The easiest way to ensure that you’re testing the layer 2 bandwidth is to plug two machines into any two ports. You’ll get a good 1 gbps.

The CRS can be a little tricky to program correctly. I would create a Management VLAN and attach it to the Master port in the switch group. A Master port only means that any port needing to communicate with the CPU does so through the master port. Then in the Interface > Ethernet > Switch > VLAN menu, you need to add the Management VLAN to the Master port and switch1-cpu. Then go to the Switch > Egress VLAN Tag menu and and tag the Master port and switch1-cpu. Finally, add the management IP address to the Management VLAN interface.

Remember, you’re taking two independent switches and connecting them together. In a way, this creates a single switch fabric, except it’s not, because the switches can’t be managed as a single unit. You’ll want to set up the management IP on both units so you can make changes to both switches in the future. I’d also recommend using the console port to make the initial configuration changes. When you go messing the the VLANs, tagging, etc., it’s not uncommon for the switch to stop responding over IP because the new configuration doesn’t allow for it, leaving the switch only half-configured. The console port never stops responding.

# # # #

Things to do:
a) In the switch setup advice, what should be added to the Master port and switch1-cpu in the Interface > Ethernet > Switch > VLAN menu?
b) Quote the switch setup advice from "The CRS can" to "Management VLAN interface.".

# # # #

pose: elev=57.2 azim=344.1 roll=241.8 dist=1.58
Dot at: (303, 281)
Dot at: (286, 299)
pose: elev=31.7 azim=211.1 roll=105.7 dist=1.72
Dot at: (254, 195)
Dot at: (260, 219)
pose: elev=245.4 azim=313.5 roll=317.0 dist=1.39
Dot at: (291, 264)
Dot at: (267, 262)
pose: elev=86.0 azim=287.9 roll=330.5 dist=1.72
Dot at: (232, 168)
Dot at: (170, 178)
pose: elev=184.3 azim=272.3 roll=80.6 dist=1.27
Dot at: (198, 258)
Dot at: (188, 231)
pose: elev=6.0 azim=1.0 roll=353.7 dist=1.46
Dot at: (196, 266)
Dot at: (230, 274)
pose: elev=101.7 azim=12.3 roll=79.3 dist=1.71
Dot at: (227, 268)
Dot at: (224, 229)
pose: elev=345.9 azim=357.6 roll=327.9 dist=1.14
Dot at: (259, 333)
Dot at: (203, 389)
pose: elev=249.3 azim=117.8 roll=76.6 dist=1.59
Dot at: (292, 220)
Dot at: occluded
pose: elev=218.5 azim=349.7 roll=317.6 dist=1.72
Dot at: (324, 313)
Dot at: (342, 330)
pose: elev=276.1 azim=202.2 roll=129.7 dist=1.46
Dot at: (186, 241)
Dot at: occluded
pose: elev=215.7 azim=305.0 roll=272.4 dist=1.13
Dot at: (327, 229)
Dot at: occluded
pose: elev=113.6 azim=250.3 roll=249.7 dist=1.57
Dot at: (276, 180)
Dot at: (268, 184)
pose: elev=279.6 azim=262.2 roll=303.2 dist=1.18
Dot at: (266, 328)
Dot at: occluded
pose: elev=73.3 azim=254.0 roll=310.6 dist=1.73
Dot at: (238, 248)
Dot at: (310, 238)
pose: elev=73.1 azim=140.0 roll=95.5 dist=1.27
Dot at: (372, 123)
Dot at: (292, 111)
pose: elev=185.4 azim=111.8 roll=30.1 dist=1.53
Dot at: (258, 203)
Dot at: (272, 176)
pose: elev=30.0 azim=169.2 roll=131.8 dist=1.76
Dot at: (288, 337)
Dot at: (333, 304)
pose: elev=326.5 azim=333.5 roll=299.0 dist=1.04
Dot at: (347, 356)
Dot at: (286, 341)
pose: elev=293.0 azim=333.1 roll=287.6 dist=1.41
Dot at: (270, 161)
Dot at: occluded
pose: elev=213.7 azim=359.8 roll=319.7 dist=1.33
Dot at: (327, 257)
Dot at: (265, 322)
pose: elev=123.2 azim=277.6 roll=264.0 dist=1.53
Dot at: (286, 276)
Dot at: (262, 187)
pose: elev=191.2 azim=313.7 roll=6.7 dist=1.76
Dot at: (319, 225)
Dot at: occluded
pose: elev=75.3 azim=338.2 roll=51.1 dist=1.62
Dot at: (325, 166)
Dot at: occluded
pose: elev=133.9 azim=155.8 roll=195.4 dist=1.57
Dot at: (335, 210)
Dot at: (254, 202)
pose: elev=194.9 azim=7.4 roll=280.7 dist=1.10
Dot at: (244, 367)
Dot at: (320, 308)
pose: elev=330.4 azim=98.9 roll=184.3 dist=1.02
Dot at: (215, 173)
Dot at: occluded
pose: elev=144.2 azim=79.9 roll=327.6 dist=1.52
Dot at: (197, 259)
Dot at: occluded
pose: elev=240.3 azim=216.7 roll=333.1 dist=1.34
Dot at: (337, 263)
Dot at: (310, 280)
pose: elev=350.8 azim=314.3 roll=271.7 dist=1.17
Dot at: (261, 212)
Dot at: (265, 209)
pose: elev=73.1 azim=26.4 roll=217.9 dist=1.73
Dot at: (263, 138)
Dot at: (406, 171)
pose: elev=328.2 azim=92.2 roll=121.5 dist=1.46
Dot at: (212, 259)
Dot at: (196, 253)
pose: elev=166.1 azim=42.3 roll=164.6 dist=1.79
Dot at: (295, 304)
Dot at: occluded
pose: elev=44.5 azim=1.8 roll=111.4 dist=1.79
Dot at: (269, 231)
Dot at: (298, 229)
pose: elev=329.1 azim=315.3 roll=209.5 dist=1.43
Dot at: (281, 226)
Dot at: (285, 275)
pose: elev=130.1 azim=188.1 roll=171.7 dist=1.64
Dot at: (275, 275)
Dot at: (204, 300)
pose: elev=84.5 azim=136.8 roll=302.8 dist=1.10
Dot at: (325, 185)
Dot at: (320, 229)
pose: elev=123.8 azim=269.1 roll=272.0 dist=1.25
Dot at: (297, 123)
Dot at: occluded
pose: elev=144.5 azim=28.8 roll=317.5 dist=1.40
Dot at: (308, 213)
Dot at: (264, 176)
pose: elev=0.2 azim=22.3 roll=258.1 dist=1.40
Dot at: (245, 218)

# # # #

Per-task answers:
a) The Management VLAN.

b)
The CRS can be a little tricky to program correctly. I would create a Management VLAN and attach it to the Master port in the switch group. A Master port only means that any port needing to communicate with the CPU does so through the master port. Then in the Interface > Ethernet > Switch > VLAN menu, you need to add the Management VLAN to the Master port and switch1-cpu. Then go to the Switch > Egress VLAN Tag menu and and tag the Master port and switch1-cpu. Finally, add the management IP address to the Management VLAN interface.